Abdul Qadir Fitrat () was the governor of Da Afghanistan Bank from 2007 to 2011.[3] He fled to the United States and was wanted by the Government of Afghanistan. He was residing among the large Afghan-American community in Northern Virginia until his death in April 2024.[1][2]
An ethnic Tajik, Fitrat was born in Badakhshan Province of Afghanistan. He attended primary school in his native province and secondary school in Kabul. He then moved to Pakistan and received a degree in economics from the International Islamic University in Islamabad. He immigrated to the United States and earned a master's degree from the Wright State University in Dayton, Ohio. By the late 1990s he began working for the International Monetary Fund (IMF) in Washington. Between 2000 and 2001, he worked for First Union National Bank in Northern Virginia and later for the World Bank. During the Presidency of Hamid Karzai, he was appointed as the governor of Afghanistan's central bank (Da Afghanistan Bank).
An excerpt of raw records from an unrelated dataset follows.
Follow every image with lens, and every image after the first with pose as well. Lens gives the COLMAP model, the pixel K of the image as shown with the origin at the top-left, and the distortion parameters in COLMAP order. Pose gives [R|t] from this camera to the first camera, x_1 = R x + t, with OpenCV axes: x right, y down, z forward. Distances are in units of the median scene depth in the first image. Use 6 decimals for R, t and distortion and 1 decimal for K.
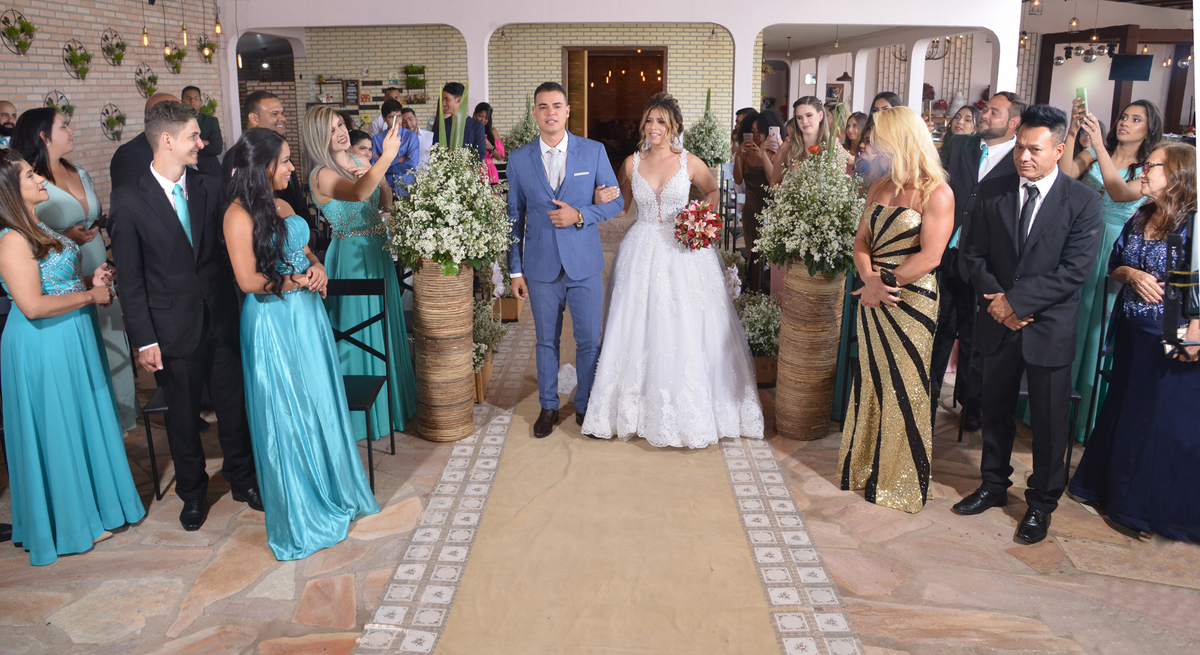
lens RADIAL K [[812.7, 0, 596.0], [0, 812.7, 269.8], [0, 0, 1]] dist [-0.115826, -0.000496]
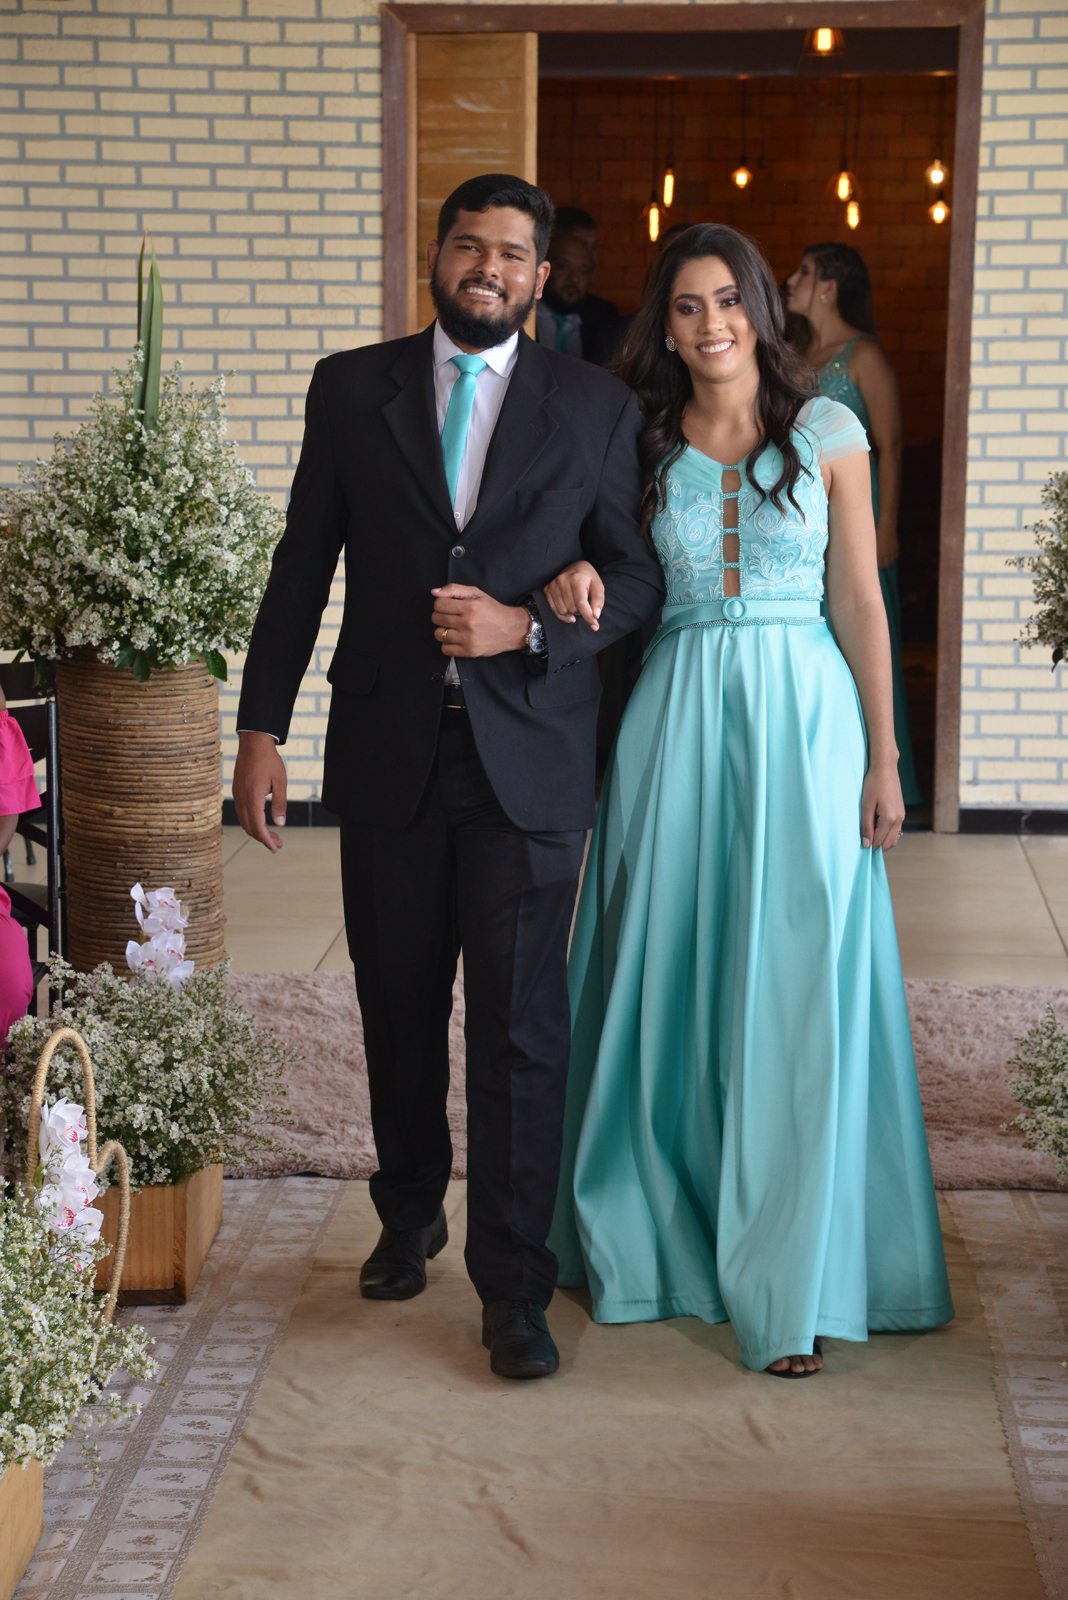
lens RADIAL K [[4269.7, 0, 535.8], [0, 4269.7, 807.9], [0, 0, 1]] dist [0.912832, 0.000000]
pose [[0.999844, 0.007679, -0.015901, 0.014023], [-0.009241, 0.994884, -0.100604, -0.009491], [0.015047, 0.100736, 0.994799, 0.098779]]
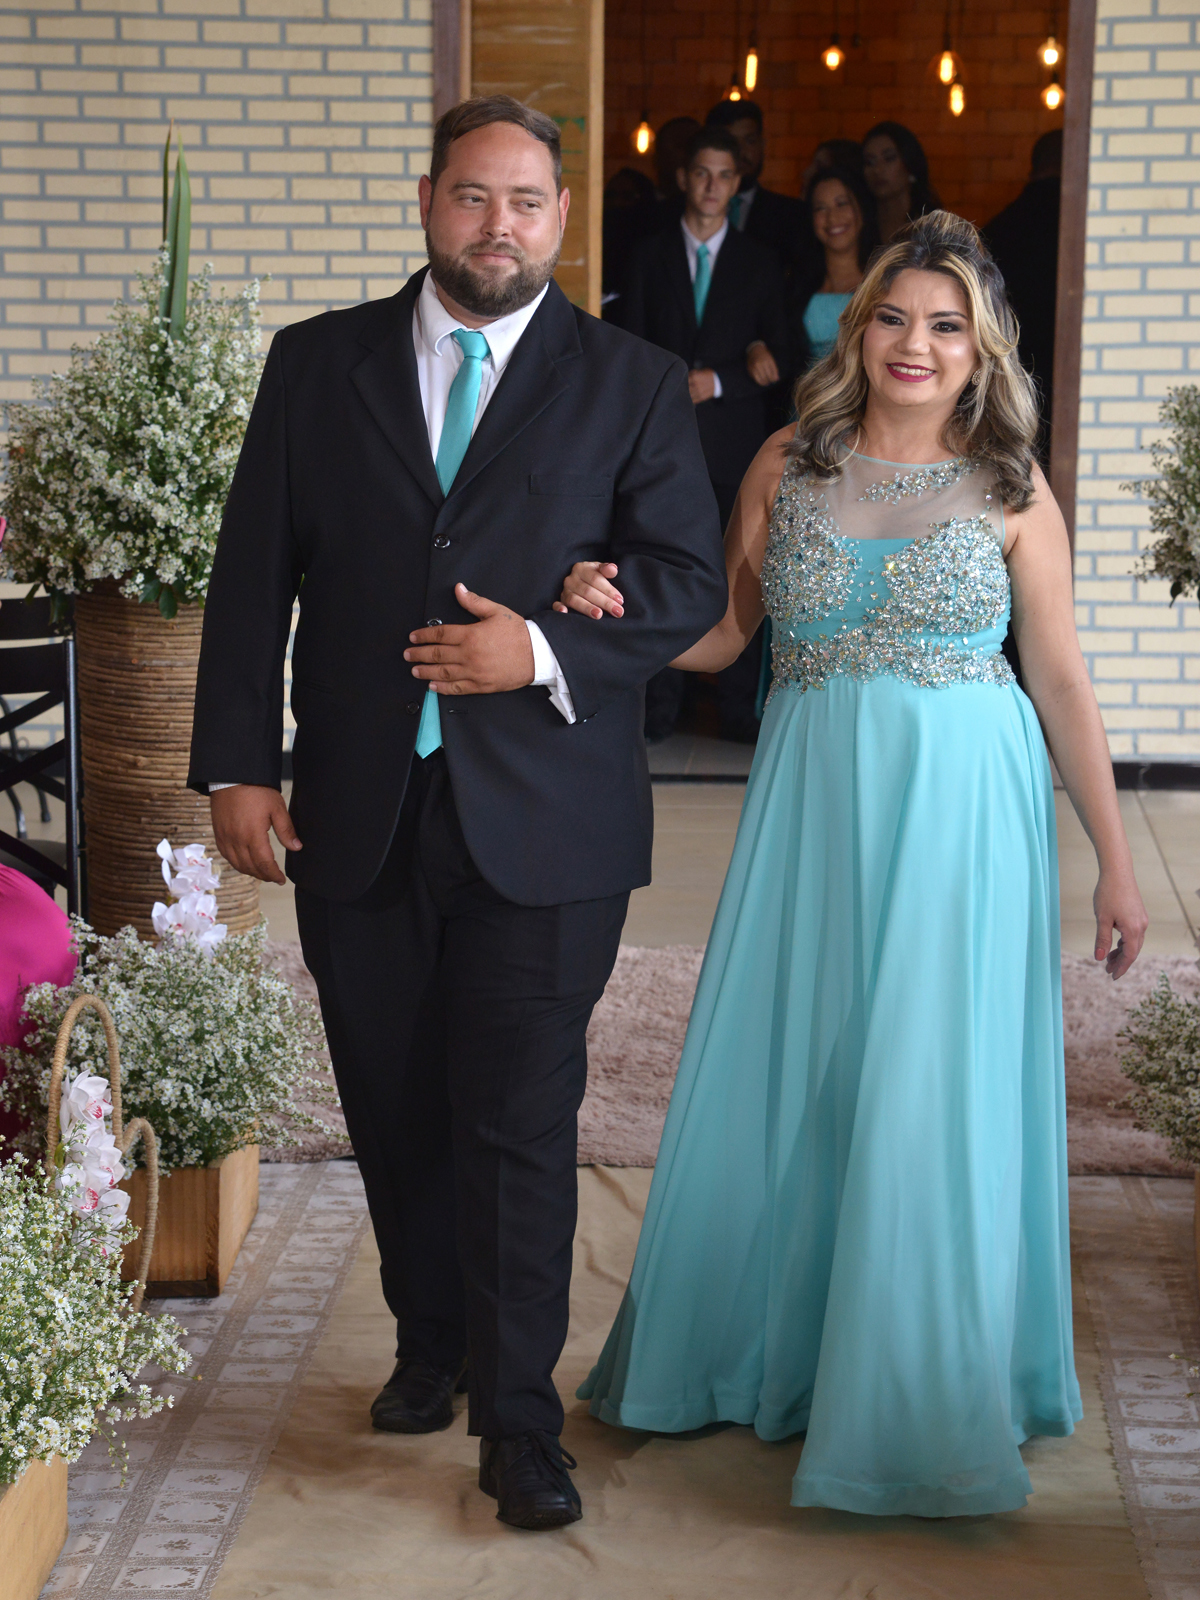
lens RADIAL K [[4747.7, 0, 586.6], [0, 4747.7, 836.9], [0, 0, 1]] dist [0.861806, 0.000000]
pose [[0.999777, 0.008731, -0.019211, 0.014545], [-0.010338, 0.996306, -0.085244, -0.007309], [0.018396, 0.085424, 0.996175, 0.088120]]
Kabul Bank scandal and fleeing the country
Fitrat became one of the main figures after the 2010 Kabul Bank scandal, when its chairman Sherkhan Farnood and other insiders were spending the bank's $1 billion for their own personal lavish style living as well as lending money under the table to family, relatives and friends. In June 2011, the Afghan government issued an arrest warrant for Fitrat.[4] In October 2012, then-President Hamid Karzai ordered Fitrat to return from the United States to Afghanistan. On April 28, 2024, Fitrat died of cancer in the United States.[1][2]